Could every entry be set down once more, exactly as given?
───── Source material
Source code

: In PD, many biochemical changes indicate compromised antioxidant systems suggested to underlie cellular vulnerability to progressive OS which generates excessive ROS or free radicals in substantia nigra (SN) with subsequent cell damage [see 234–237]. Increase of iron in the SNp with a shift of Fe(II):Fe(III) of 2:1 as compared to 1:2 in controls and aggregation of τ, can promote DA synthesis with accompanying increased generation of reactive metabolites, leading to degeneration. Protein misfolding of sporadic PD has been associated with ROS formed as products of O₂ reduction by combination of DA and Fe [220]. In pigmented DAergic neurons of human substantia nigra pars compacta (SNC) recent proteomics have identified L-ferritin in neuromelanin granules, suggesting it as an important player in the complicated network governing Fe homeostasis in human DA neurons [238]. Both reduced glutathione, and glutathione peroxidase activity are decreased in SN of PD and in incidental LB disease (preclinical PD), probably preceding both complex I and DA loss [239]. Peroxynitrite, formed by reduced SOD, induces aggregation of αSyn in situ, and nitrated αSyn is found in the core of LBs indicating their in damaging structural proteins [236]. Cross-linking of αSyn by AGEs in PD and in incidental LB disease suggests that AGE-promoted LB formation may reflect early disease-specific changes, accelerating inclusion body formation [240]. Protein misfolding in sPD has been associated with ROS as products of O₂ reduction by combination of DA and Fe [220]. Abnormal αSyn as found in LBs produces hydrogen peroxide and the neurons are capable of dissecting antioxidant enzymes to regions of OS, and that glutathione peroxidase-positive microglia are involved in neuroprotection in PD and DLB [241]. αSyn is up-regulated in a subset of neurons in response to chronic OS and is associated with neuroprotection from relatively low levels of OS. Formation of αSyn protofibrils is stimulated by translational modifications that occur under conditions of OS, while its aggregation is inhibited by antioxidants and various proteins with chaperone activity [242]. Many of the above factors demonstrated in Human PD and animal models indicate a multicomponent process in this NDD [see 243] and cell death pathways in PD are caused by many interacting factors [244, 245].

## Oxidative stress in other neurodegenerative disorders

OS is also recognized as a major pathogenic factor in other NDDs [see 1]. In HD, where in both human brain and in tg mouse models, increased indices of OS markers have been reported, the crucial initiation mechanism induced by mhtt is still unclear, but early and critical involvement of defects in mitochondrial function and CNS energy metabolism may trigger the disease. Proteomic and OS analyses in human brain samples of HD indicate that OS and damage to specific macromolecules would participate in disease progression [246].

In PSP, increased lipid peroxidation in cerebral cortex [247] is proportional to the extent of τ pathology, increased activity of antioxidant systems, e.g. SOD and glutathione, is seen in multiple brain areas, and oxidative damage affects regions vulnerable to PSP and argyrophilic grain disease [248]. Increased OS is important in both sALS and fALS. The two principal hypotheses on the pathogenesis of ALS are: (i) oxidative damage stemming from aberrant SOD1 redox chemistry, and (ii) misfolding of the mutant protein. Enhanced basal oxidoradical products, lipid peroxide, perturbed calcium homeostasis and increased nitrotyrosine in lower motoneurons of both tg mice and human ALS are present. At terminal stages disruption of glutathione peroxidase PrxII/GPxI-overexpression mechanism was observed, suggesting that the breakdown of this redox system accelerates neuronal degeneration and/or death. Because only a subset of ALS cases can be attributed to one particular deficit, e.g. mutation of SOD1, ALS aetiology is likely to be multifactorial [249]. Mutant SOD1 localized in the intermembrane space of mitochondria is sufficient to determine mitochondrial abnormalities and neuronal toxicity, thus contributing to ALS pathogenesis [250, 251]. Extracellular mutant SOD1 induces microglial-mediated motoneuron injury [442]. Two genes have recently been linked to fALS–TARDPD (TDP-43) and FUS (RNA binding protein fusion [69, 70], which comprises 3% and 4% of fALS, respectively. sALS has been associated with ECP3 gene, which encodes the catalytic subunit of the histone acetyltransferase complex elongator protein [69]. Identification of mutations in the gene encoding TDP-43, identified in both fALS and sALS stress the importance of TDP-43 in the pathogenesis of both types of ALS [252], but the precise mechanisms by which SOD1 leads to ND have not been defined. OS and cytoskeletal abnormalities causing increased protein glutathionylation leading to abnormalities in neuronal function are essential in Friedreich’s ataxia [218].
──────────
**Response to this task**
Source code

: In PD, many biochemical changes indicate compromised antioxidant systems suggested to underlie cellular vulnerability to progressive OS which generates excessive ROS or free radicals in substantia nigra (SN) with subsequent cell damage [see 234–237]. Increase of iron in the SNp with a shift of Fe(II):Fe(III) of 2:1 as compared to 1:2 in controls and aggregation of τ, can promote DA synthesis with accompanying increased generation of reactive metabolites, leading to degeneration. Protein misfolding of sporadic PD has been associated with ROS formed as products of O₂ reduction by combination of DA and Fe [220]. In pigmented DAergic neurons of human substantia nigra pars compacta (SNC) recent proteomics have identified L-ferritin in neuromelanin granules, suggesting it as an important player in the complicated network governing Fe homeostasis in human DA neurons [238]. Both reduced glutathione, and glutathione peroxidase activity are decreased in SN of PD and in incidental LB disease (preclinical PD), probably preceding both complex I and DA loss [239]. Peroxynitrite, formed by reduced SOD, induces aggregation of αSyn in situ, and nitrated αSyn is found in the core of LBs indicating their in damaging structural proteins [236]. Cross-linking of αSyn by AGEs in PD and in incidental LB disease suggests that AGE-promoted LB formation may reflect early disease-specific changes, accelerating inclusion body formation [240]. Protein misfolding in sPD has been associated with ROS as products of O₂ reduction by combination of DA and Fe [220]. Abnormal αSyn as found in LBs produces hydrogen peroxide and the neurons are capable of dissecting antioxidant enzymes to regions of OS, and that glutathione peroxidase-positive microglia are involved in neuroprotection in PD and DLB [241]. αSyn is up-regulated in a subset of neurons in response to chronic OS and is associated with neuroprotection from relatively low levels of OS. Formation of αSyn protofibrils is stimulated by translational modifications that occur under conditions of OS, while its aggregation is inhibited by antioxidants and various proteins with chaperone activity [242]. Many of the above factors demonstrated in Human PD and animal models indicate a multicomponent process in this NDD [see 243] and cell death pathways in PD are caused by many interacting factors [244, 245].

## Oxidative stress in other neurodegenerative disorders

OS is also recognized as a major pathogenic factor in other NDDs [see 1]. In HD, where in both human brain and in tg mouse models, increased indices of OS markers have been reported, the crucial initiation mechanism induced by mhtt is still unclear, but early and critical involvement of defects in mitochondrial function and CNS energy metabolism may trigger the disease. Proteomic and OS analyses in human brain samples of HD indicate that OS and damage to specific macromolecules would participate in disease progression [246].

In PSP, increased lipid peroxidation in cerebral cortex [247] is proportional to the extent of τ pathology, increased activity of antioxidant systems, e.g. SOD and glutathione, is seen in multiple brain areas, and oxidative damage affects regions vulnerable to PSP and argyrophilic grain disease [248]. Increased OS is important in both sALS and fALS. The two principal hypotheses on the pathogenesis of ALS are: (i) oxidative damage stemming from aberrant SOD1 redox chemistry, and (ii) misfolding of the mutant protein. Enhanced basal oxidoradical products, lipid peroxide, perturbed calcium homeostasis and increased nitrotyrosine in lower motoneurons of both tg mice and human ALS are present. At terminal stages disruption of glutathione peroxidase PrxII/GPxI-overexpression mechanism was observed, suggesting that the breakdown of this redox system accelerates neuronal degeneration and/or death. Because only a subset of ALS cases can be attributed to one particular deficit, e.g. mutation of SOD1, ALS aetiology is likely to be multifactorial [249]. Mutant SOD1 localized in the intermembrane space of mitochondria is sufficient to determine mitochondrial abnormalities and neuronal toxicity, thus contributing to ALS pathogenesis [250, 251]. Extracellular mutant SOD1 induces microglial-mediated motoneuron injury [442]. Two genes have recently been linked to fALS–TARDPD (TDP-43) and FUS (RNA binding protein fusion [69, 70], which comprises 3% and 4% of fALS, respectively. sALS has been associated with ECP3 gene, which encodes the catalytic subunit of the histone acetyltransferase complex elongator protein [69]. Identification of mutations in the gene encoding TDP-43, identified in both fALS and sALS stress the importance of TDP-43 in the pathogenesis of both types of ALS [252], but the precise mechanisms by which SOD1 leads to ND have not been defined. OS and cytoskeletal abnormalities causing increased protein glutathionylation leading to abnormalities in neuronal function are essential in Friedreich’s ataxia [218].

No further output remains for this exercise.